I suppose one possible explanation is that Stephen Paddock was not the shooter: The real shooter lured him (and his guns) to the hotel, shot him, and then opened fire on the crowd, escaping before the police arrived to find a “convenient” murder-suicide scenario. I don’t actually believe this is what happened. It’s a movie plot, not real life, and unless the perpetrator is a Moriarty-level criminal mastermind, it would also leave a ton of evidence that would be easy for the police to discover. It’s even less likely than just snapping.
(Also, recent reporting about the incident rules it out.)
Another possibility is that Paddock had a brain tumor that caused a sudden, violent change of behavior. No doubt this crossed my mind because I’m familiar with the case of Charles Whitman, who similarly shot at a crowd from a high perch, at the University of Texas (Austin) in 1966, and was discovered at autopsy to have a brain tumor which some neurologists have speculated may have contributed to his behavior. Paddock’s behavior could also be explained by some other form of brain damage, perhaps from a stroke or a traumatic head injury or some other cause.
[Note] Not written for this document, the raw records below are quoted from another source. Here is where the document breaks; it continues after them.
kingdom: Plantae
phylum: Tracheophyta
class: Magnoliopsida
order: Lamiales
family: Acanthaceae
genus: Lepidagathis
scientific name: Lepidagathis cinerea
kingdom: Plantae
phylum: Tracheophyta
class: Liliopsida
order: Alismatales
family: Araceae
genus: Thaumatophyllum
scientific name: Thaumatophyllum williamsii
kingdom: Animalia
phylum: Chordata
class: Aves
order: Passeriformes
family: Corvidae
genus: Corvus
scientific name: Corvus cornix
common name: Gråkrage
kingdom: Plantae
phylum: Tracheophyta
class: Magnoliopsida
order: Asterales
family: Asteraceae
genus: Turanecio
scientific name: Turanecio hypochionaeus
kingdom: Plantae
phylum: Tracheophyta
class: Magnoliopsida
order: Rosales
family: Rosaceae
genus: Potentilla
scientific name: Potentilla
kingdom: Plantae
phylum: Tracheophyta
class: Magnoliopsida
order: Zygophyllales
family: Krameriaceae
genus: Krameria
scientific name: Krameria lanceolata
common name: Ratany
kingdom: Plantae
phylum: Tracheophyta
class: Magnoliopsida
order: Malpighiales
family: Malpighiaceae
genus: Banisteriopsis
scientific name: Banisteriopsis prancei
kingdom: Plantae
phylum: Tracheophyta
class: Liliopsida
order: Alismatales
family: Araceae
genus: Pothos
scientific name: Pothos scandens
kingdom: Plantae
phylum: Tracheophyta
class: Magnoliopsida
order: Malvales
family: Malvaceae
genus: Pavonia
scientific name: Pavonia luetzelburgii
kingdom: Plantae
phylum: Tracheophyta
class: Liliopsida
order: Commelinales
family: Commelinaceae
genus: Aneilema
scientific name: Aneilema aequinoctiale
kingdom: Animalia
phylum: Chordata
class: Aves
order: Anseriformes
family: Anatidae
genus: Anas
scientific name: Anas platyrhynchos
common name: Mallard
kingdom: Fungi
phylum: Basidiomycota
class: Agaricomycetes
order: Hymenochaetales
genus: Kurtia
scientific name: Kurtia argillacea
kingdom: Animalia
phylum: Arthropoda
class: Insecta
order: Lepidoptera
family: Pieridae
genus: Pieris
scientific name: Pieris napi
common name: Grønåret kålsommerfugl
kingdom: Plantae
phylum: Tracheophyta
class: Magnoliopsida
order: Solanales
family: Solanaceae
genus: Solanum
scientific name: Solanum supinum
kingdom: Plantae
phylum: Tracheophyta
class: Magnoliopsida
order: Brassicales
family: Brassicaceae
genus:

The truth is, the most likely explanation for the conflict between Paddock’s normal life and its violent end is probably much more prosaic. It’s most likely the same explanation as for every other murderer who is described by acquaintances as “quiet”: We’ve only heard from people who didn’t know him very well.
When something like this happens, it’s easy for the press to find the killer’s neighbors and colleagues, but few of them are likely to know anything relevant. As with most of us, a lot of people may have known him, but few people knew him really well. The media, and maybe the police, just haven’t found people who know, if they even exist.